"You are a rich woman, Margaret," he said impressively, his eyes following the children's forms as they continually disappeared and reappeared between the boulders in the rock garden. "That elder girl of yours is a beauty. Is your boy good-looking, too?"
"People tell me he is a handsome lad," she replied, smiling. "Celia is very pretty, I know. I hope you will not spoil her, Uncle Jasper."
"Pooh!" he cried, "she does not take after her mother in disposition if she can be spoilt! How well and sensibly she talks! She appears very observant."
"In some ways she is older than her years, and I regret it," Mrs. Wallis remarked, a shade of uneasiness crossing her face. "Joy is much more childish; but, of course, she is two years younger than her sister."
"I suppose you considered my invitation a strange one," Sir Jasper said, abruptly; "I know you did from what Tillotson told me, and from your hesitation in agreeing to comply with my request. I am glad you decided to humour an old man's whim, my dear," he added, meaningly; "believe me, neither you nor yours will be the worse off eventually from the fact of your having done so."
[CHAPTER IV.]
AUNT AND NIECE.
NOT more than five minutes' walk from the entrance to the grounds of the Moat House was a six-roomed, thatched cottage, called Home Vale, standing back from the high road, from which it was divided by a long strip of garden and a thick privet hedge. It was a picturesque little home, looking at it from the outside, with its windows hung with spotless white lace curtains, its porch covered with clematis, and its front door posted invitingly open to admit the May sunshine, and the fresh breeze scented with lilies-of-the-valley and jonquils. Inside, everything was in apple-pie order. The brass face of the tall, eight-day clock in the little entrance hall shone brightly; the furniture in the parlour, which looked out on the flower-garden and the strip of high road beyond, was arranged with evident care; whilst upstairs, the three small bedrooms with their latticed windows were pictures of neatness and freshness, their beds hung with white dimity curtains, and their dressing-tables draped in white, starched muslin petticoats looped up with coloured ribbons to match the shades of the wall papers.
But, perhaps, the prettiest room in the cottage was the front kitchen, with its red-tiled floor and white-washed walls, against which the copper warming-pan and brass and tin cooking utensils showed off so well. A canary sung gaily in a cage hanging in the window, from which was an uninterrupted view of the kitchen garden, where the mistress of Home Vale was at work on this sunny May morning, industriously turning up a piece of ground with a spade, handling the tool with almost the strength and dexterity of a man.

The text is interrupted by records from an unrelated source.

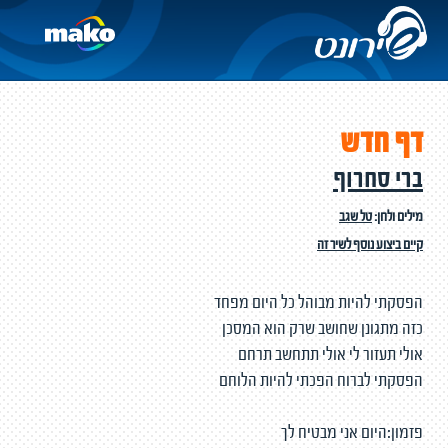
דף חדש
ברי סחרוף
מילים ולחן:
טל שגב
קיים ביצוע נוסף לשיר זה
הפסקתי להיות מבוהל כל היום מפחד
כזה מתגונן שחושב שרק הוא המסכן
אולי תעזור לי אולי תתחשב תרחם
הפסקתי לברוח הפכתי להיות הלוחם
פזמון:היום אני מבטיח לך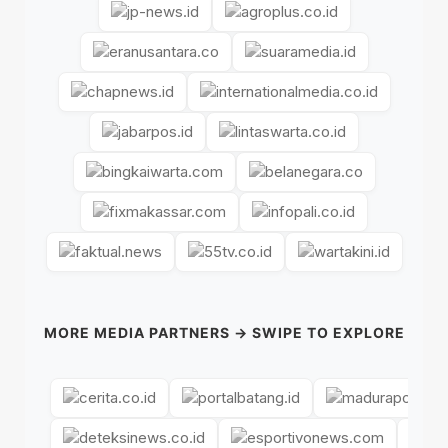
MORE MEDIA PARTNERS → SWIPE TO EXPLORE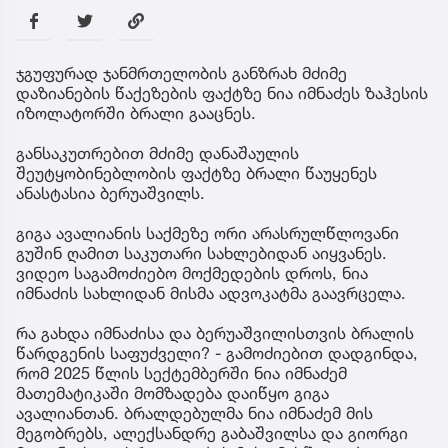
ჯგუფურად ჯანმრთელობის განზრახ მძიმე
დაზიანების წაქეზების ფაქტზე ნია იმნაძეს ზაჰესის
იზოლატორში ბრალი გააცნეს.
განსაკუთრებით მძიმე დანაშაულის
შეუტყობინებლობის ფაქტზე ბრალი წაუყენეს
ანასტასია ბერუაშვილს.
გიგა ავალიანის საქმეზე ორი არასრულწლოვანი
გუშინ ღამით საკუთარი სახლებიდან აიყვანეს.
ვიდეო საგამოძიებო მოქმედების დროს, ნია
იმნაძის სახლიდან მისმა ადვოკატმა გაავრცელა.
რა გახდა იმნაძისა და ბერუაშვილისთვის ბრალის
წარდგენის საფუძველი? - გამოძიებით დადგინდა,
რომ 2025 წლის სექტემბერში ნია იმნაძემ
მათემატიკაში მომზადება დაიწყო გიგა
ავალიანთან. ბრალდებულმა ნია იმნაძემ მის
მეგობრებს, ალექსანდრე გაბაშვილსა და გიორგი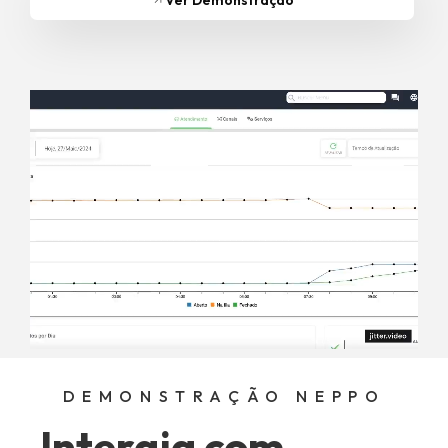
DEMONSTRAÇÃO NEPPO
Interaja com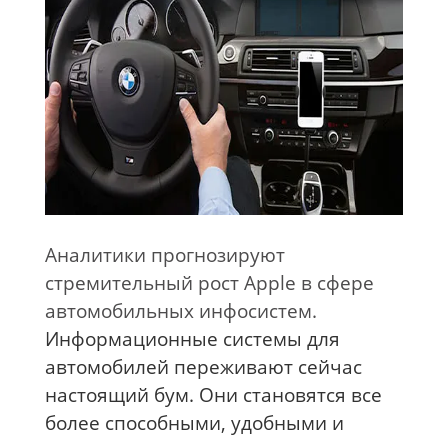
Аналитики прогнозируют
стремительный рост Apple в сфере
автомобильных инфосистем.
Информационные системы для
автомобилей переживают сейчас
настоящий бум. Они становятся все
более способными, удобными и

A tall, muscular, middle-aged woman was the mistress of Home Vale, clad at present in short, drab, serge skirt; thick laced-up boots; a washed-out cotton blouse; a broad-rimmed straw hat; and a pair of gardening gloves. A small knot of iron-grey hair was visible beneath the brim of the hat behind; and when she paused for a minute or so to rest, and glanced up at a lark carolling high overhead, she revealed a dark, sunburnt countenance, with large, irregular features, and a pair of bright, brown eyes.